Edward charged me only half a farthing and told me to come back in a fortnight so he could see the progress of my healing. I was seventeen and Edward was upward of thirty years old, but he wore a refined waistcoat and vest with a silver pocket watch. Everyone knew the apothecary’s wife had died of a terrible cancer he’d failed to cure and that Edward grieved her terribly. I did not think he would romance me, but when I returned as instructed, he gave me a pot of scented lotion and admired the irises embroidered on my bell sleeves.
“The green ribbon is very nice against your red hair,” he added.
I asked about the glass jars in his shop and he told me that he’d spent much of his childhood with his father in the hills near Belfast collecting herbs and feathers and things dug from the earth.
“My father was a chemist in search of the secrets to life and death itself,” he said. “After my dear wife died, I took up his search.”
My eyes roamed about the shop and landed on a carved cross with Jesus Christ nailed to it, mouth open and eyes cast to heaven.
“And what did you find?” I asked.
“Many strange and secret paths lead to life and death’s doorway,” he said.
I felt a great tenderness toward him. I had lived a long time with my own grief and rarely spoken of it with anyone.
“My mother died when I was girl,” I said. “I would like to know the secret to life and death. I would like to see that doorway, if such a thing is possible.”
My mother had told me there are people who believe that we live in the realm between the faerie world and the world of God. Edward seemed such a man.
“You seem like a clever, fearless girl,” he said. “I am looking for a companion like you.”
I didn’t know if I was fearless, but I liked that he saw me so.
* * *
EACH TIME I visited Edward’s shop there was a gift for me: lavender soap wrapped in purple paper from Paris; gold myrrh for my father’s rheumatic complaints; fuller’s earth and cinnamon; an intricate silver spoon and a small ball for soaking teas or bath salts. Pap’s print shop had fallen on hard times and I’d recently begun working with his new wife in the fabric mills in the north of the city. Long days in front of a hungry loom paid little and I was longing for respite and beauty.
In a life where I had little, Edward’s gifts were a treasure of indulgence and luxury.
One day he pressed a jeweled canister into my hands.

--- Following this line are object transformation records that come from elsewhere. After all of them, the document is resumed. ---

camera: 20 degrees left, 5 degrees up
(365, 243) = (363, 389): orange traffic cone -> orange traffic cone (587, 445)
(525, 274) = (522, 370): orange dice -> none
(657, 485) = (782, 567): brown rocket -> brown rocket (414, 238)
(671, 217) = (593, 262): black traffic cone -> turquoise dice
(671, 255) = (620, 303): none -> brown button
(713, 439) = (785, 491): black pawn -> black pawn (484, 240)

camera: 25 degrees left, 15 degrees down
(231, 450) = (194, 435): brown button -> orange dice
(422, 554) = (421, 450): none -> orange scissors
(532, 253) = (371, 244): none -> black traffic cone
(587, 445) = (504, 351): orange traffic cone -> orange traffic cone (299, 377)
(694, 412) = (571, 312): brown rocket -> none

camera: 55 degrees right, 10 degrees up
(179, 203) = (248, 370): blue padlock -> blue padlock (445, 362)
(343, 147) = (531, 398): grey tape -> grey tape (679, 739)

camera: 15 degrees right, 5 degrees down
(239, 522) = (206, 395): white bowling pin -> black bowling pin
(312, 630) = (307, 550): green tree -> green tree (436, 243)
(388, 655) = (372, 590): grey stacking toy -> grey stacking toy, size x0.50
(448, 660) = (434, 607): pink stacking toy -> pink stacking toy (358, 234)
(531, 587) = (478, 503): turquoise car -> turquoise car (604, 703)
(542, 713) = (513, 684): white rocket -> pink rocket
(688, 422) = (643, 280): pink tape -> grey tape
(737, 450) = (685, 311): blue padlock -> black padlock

There were sapphires the color of my mother’s voice, and pink stones like the sound of the wind when I was a girl.
“Slaves and savages in America have knowledge that leads to the doorway between life and death,” Edward said. “Whatever it is, jungle seeds or African potions, a drink or a salve, I’ll find it and put it in that very amulet one day—it will make our fortune.”

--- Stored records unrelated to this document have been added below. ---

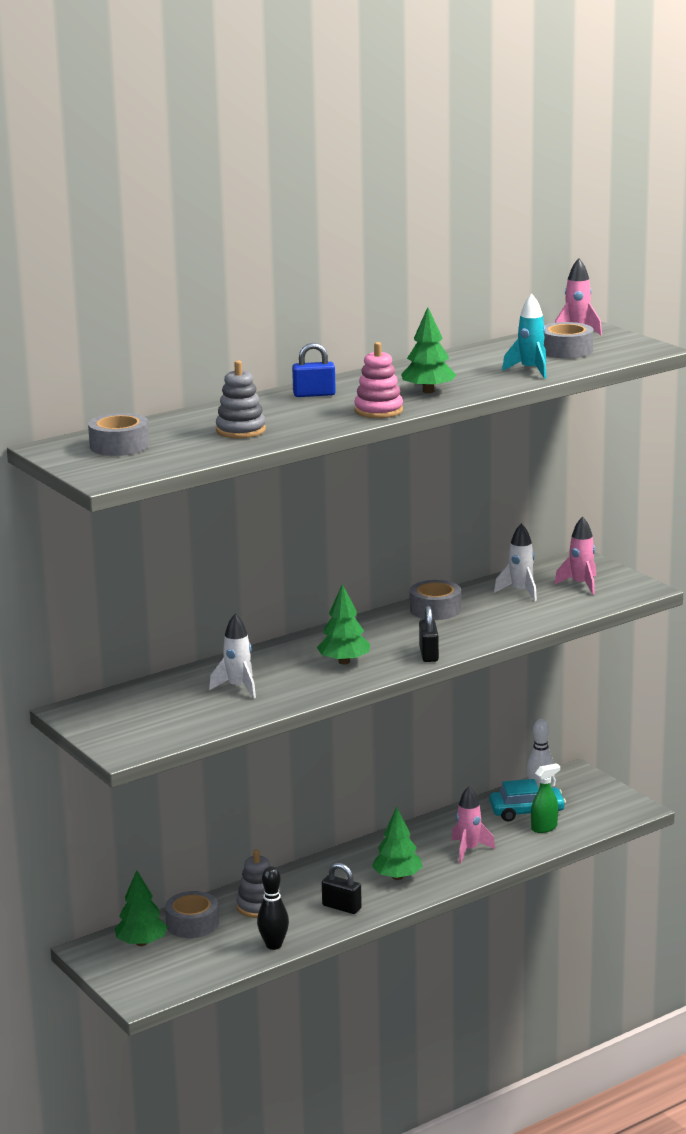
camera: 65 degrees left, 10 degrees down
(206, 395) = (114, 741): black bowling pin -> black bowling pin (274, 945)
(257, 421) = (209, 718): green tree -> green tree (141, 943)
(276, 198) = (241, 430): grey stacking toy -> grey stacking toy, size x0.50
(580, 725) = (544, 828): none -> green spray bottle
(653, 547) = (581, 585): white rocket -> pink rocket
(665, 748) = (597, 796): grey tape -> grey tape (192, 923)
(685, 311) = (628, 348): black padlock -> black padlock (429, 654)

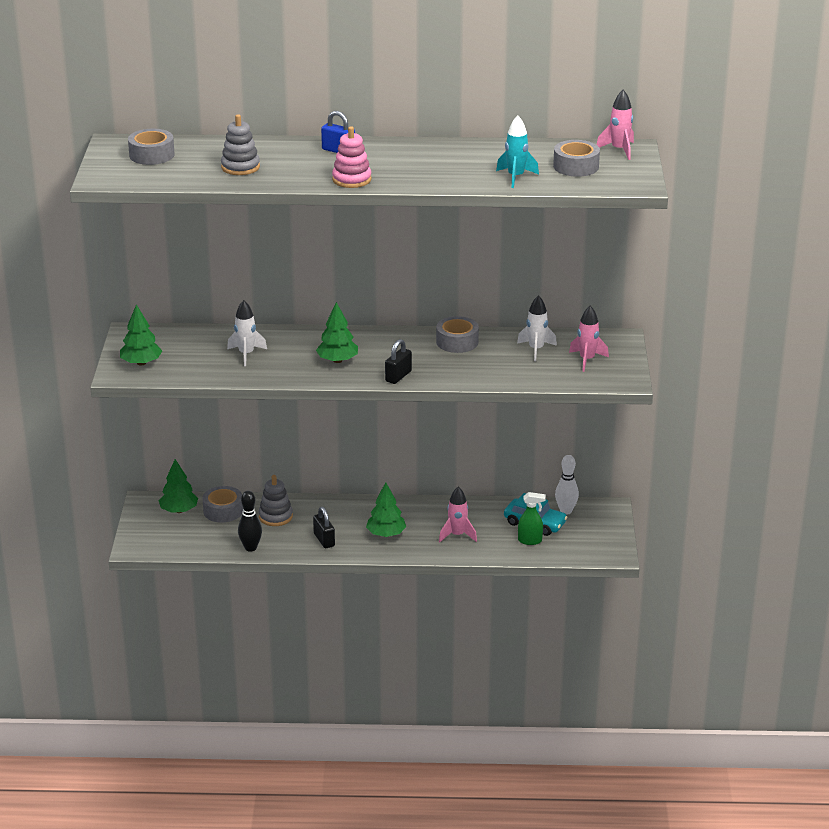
camera: 35 degrees right, 10 degrees up
(428, 391) = (414, 173): green tree -> green tree (141, 363)

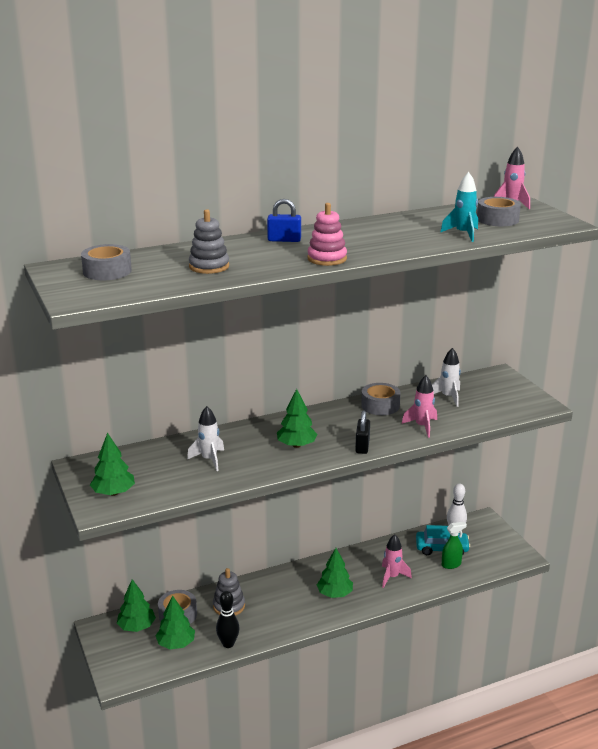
camera: 25 degrees left, 5 degrees down
(204, 534) = (176, 644): none -> green tree
(324, 540) = (287, 615): black padlock -> none
(587, 360) = (495, 396): pink rocket -> pink rocket (422, 426)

He leaned across the counter and lifted my hair.
“People fear death,” he whispered in my ear. This wasn’t what I expected of our first intimate exchange, but I did not pull away. “They’ll pay dearly for a formula that helps save themselves and their loved ones. You understand this, Isobel. You know what this grief and hope is like.”

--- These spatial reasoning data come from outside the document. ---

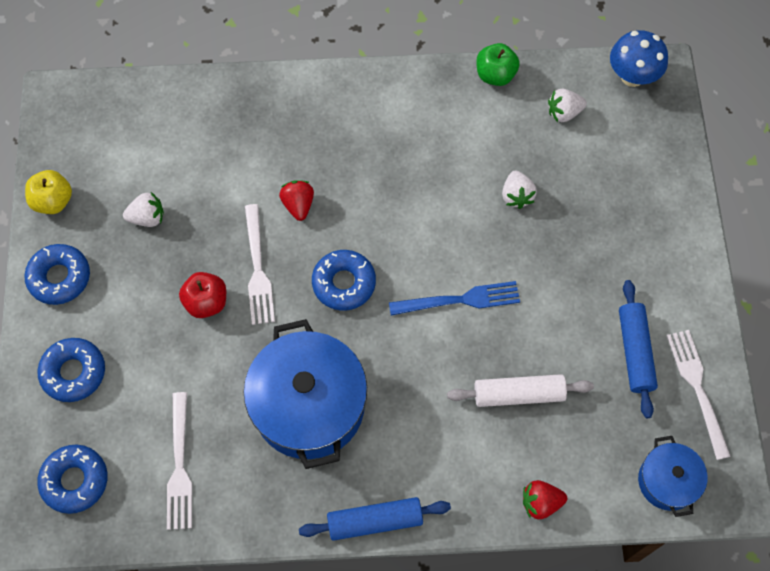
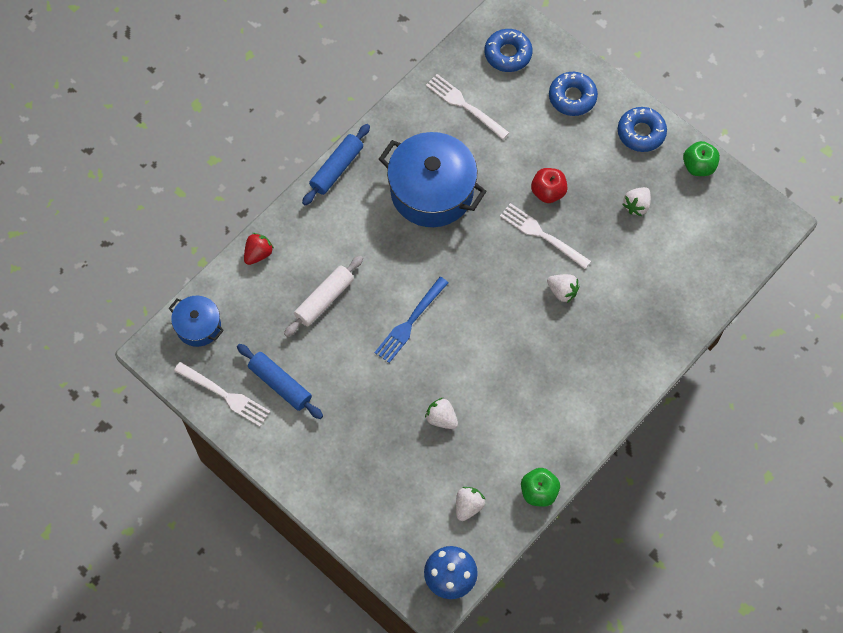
camera: 135 degrees right, 0 degrees up
(53, 201) = (698, 166): yellow apple -> green apple
(298, 205) = (562, 291): red strawberry -> white strawberry
(344, 283) = (485, 271): blue donut -> none

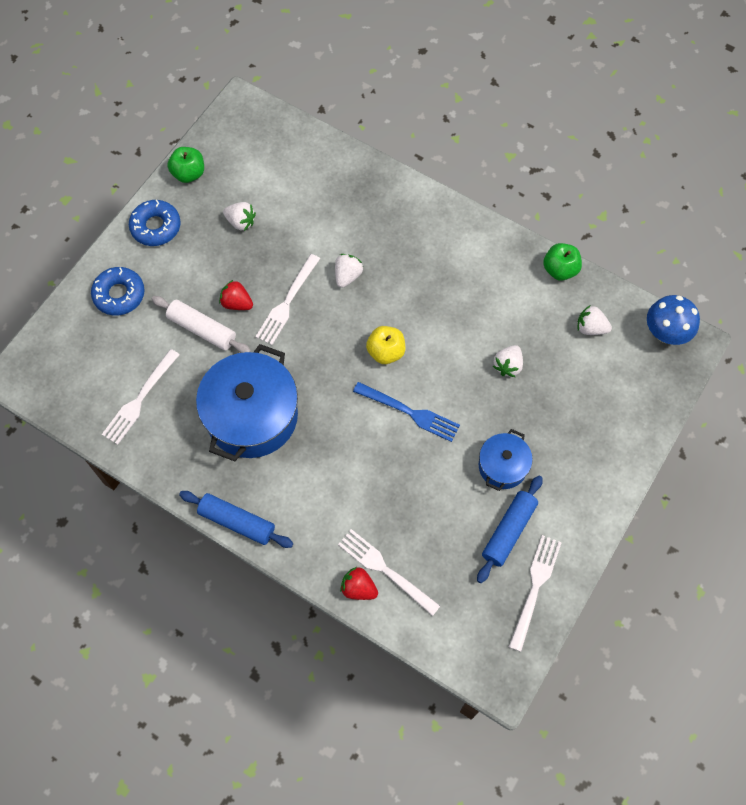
camera: 100 degrees left, 0 degrees up
(198, 326) = (460, 636): blue pot -> blue pot (502, 466)
(269, 277) = (385, 570): none -> white fork
(324, 299) = (401, 504): white rolling pin -> white rolling pin (202, 329)
(475, 312) = (386, 352): none -> yellow apple
(508, 54) = (69, 365): blue donut -> none
(548, 192) = (237, 303): red apple -> red strawberry

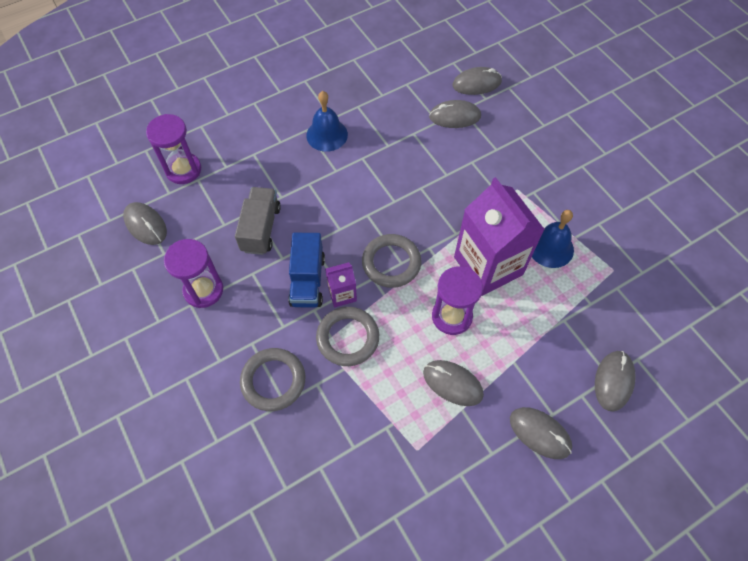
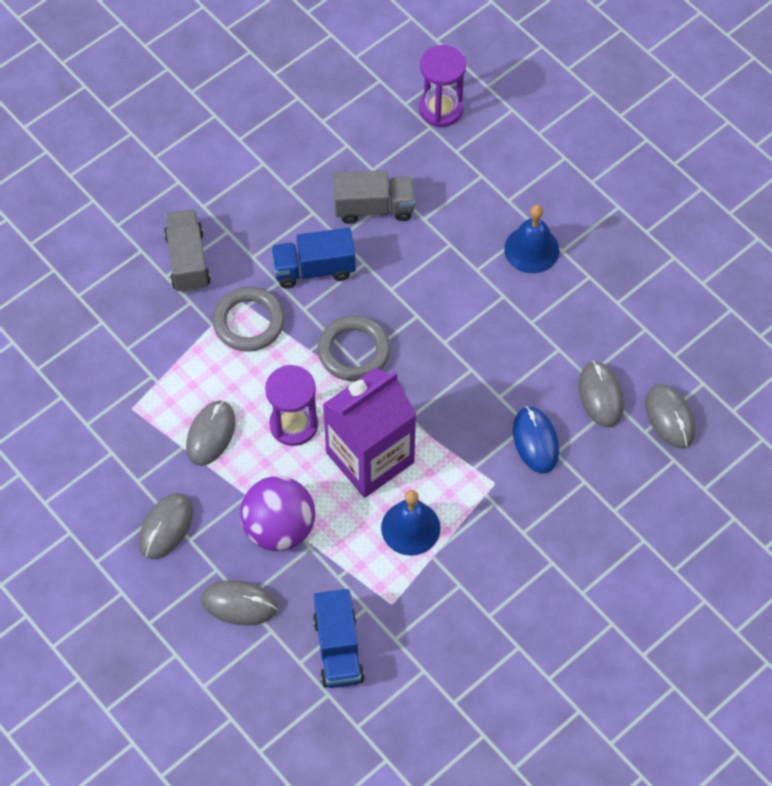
camera: 80 degrees right, 0 degrees up
(145, 225) = (356, 93): grey mouse -> none
(203, 290) = (283, 171): purple hourglass -> none
(273, 381) = (188, 261): grey ring -> grey truck
(342, 294) = (302, 307): purple carton -> none
(486, 159) = (535, 441): none -> blue mouse
(545, 340) = (279, 528): none -> purple ball
(652, 312) = (338, 649): none -> blue truck

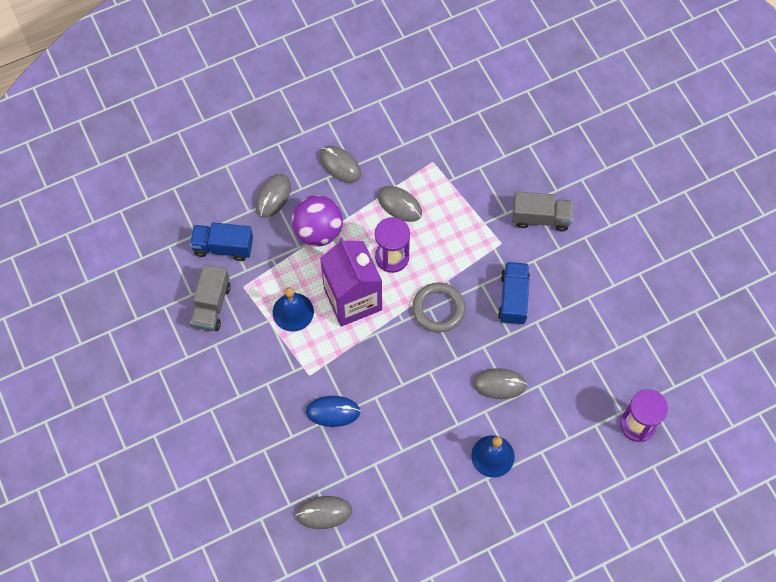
camera: 105 degrees right, 5 degrees up
(249, 322) = (480, 246): grey ring -> none
(374, 208) = (556, 352): grey truck -> grey truck (211, 305)
(600, 395) = (356, 468): grey mouse -> grey mouse (499, 384)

Then he asked for my hand in marriage.
“I will give you a sewing room of your own, and you will never have to work again.”
* * *
EDWARD INVITED PAP and me to his home above the apothecary shop and showed us the airy attic that would be my sewing room if we married. On the table by the window was a glorious black lacquer box of drawers, doors, and deep-hinged shelves inlaid with colored glass, shells, and beads.